Weather Affects on Economy

Jan 21

By Meg Moss


Did you get excited for all the snow, or did you hibernate until it was over? Did you get the day off? Or were you called in to work extra hours? Were you able to find alternative childcare for your wide-eyed snow enthusiasts?

Regardless of how the recent weather events affected you personally, it certainly affects the economy. Money magazine says “we’ve seen the pattern repeat itself many times over.” People panic, (or maybe we should call it prepare) and run to the store to buy milk, bread and eggs. Other big purchases prior to the snow? Shovels, flashlights, salt, and snow boots. So grocery stores, home improvement stores, business selling cold weather items, and gas stations fare well before the storm. My personal favorite is a stop into Stanley’s Home Store in downtown Sanford for a new sled for the kiddos. These sales can help our local economy, but it’s only temporary.

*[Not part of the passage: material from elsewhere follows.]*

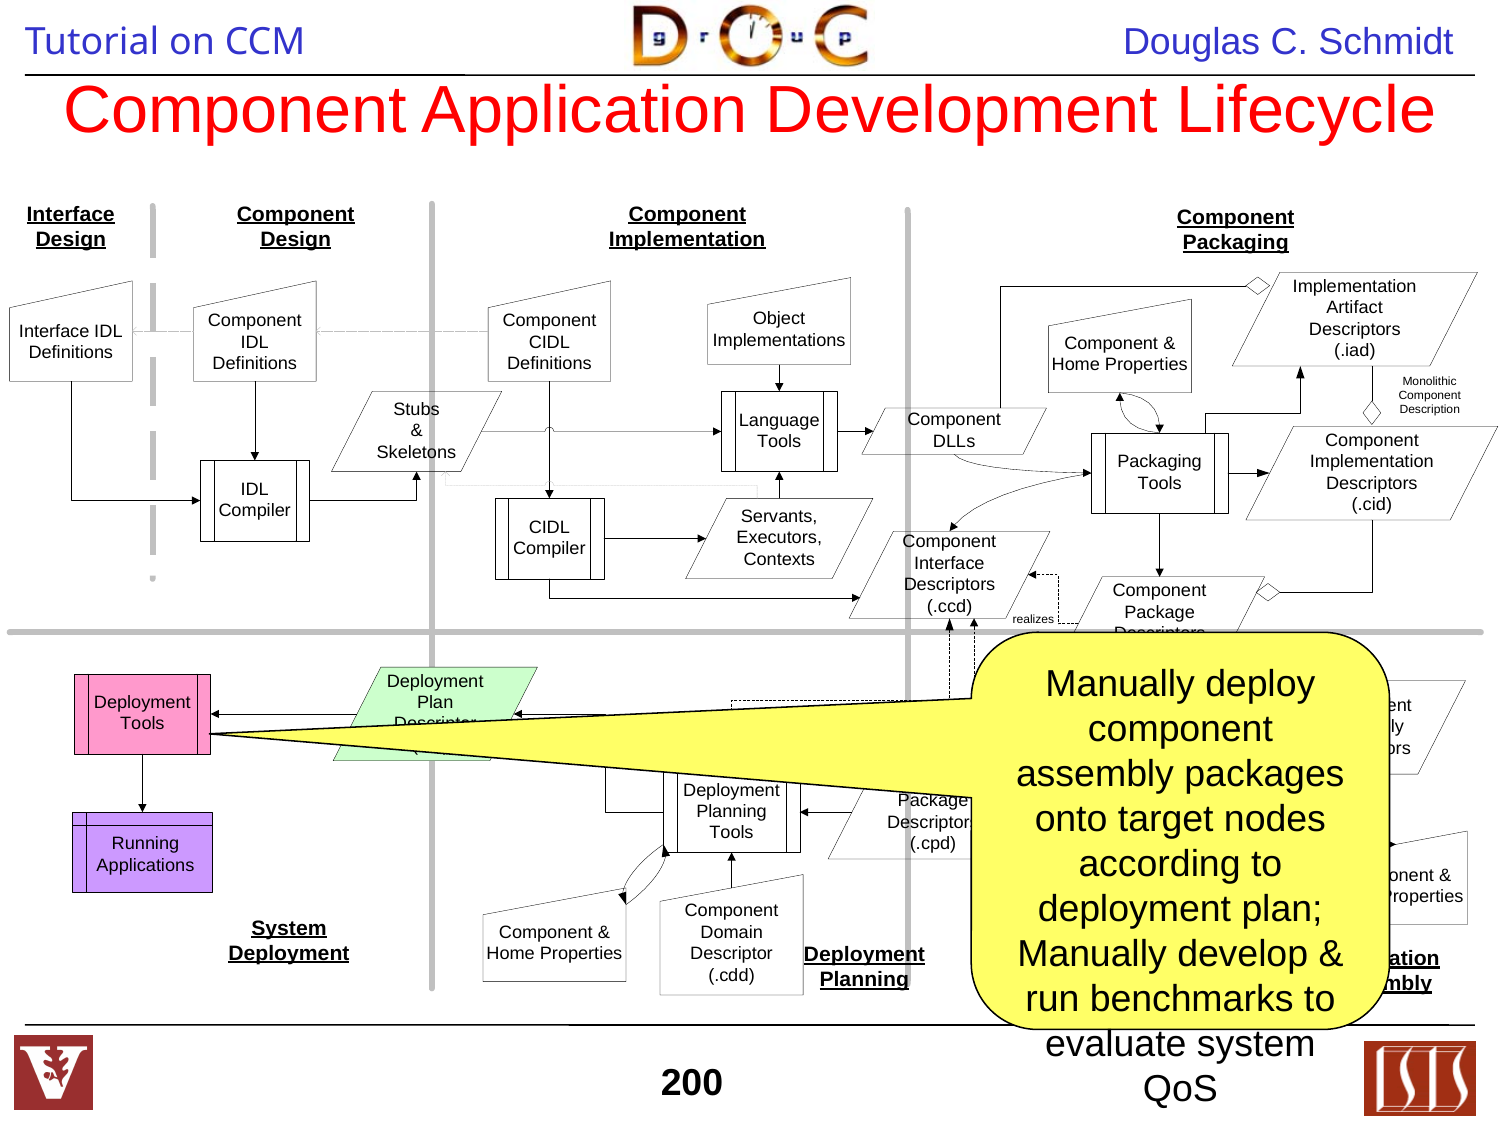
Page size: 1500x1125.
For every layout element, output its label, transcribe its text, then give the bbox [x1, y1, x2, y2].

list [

Despite good sales in these particular areas, winter weather in general, and snow in particular, (especially in the south) isn’t a good thing for retail and restaurants. Let’s be honest, no one is going to brave the cold and snow to go out and purchase a luxury item. If someone doesn’t need it, they are going to wait. People just aren’t going to risk getting into their cars.

And while some argue that online sales increase during heavy snow, others say not to jump to that conclusion. According to Adobe Digital Index data, winter storms can result in a decrease in online sales, largely because people are at home rather than at work. “During the work week, a lot of people really do shop from their work desktop,” Adobe analyst Tamara Gaffney explained to “You also have power outages and people out shoveling snow. They’re not shopping, they’re doing other things. It has a negative impact on e-commerce.”

Lost productivity is also a huge economic concern during the snowy days, particularly in our community. With thirty percent of the Lee County workforce working in the manufacturing industry, our productivity loss effects other businesses throughout the state, and nationwide. For example, our local Tyson plant supplies shells to Taco Bell restaurants all along the east coast, Coty’s Sanford location serves as a distribution site to multiple states, and Sanford’s Caterpillar plant manufactures skid steers that are shipped nationwide.

Other economic impacts of wintry weather include the costs for local government. Regular snow removal costs the city money. Government shut-downs due to weather also impact their ability to, for example, approve building inspections. This then slows down the builder, and you have the trickle down affect. Everything gets slowed down. Loss of productivity generally equates to loss of income.

But let’s look on the bright side. While we may be temporarily slowed down at work, we’ve been given an opportunity to slow down and spend some time at home, hopefully with family. Or even if it was time alone, I hope you seized the chance to grab a good book and a cup of coffee for a relaxing afternoon looking out the window at that powdery wintery weather.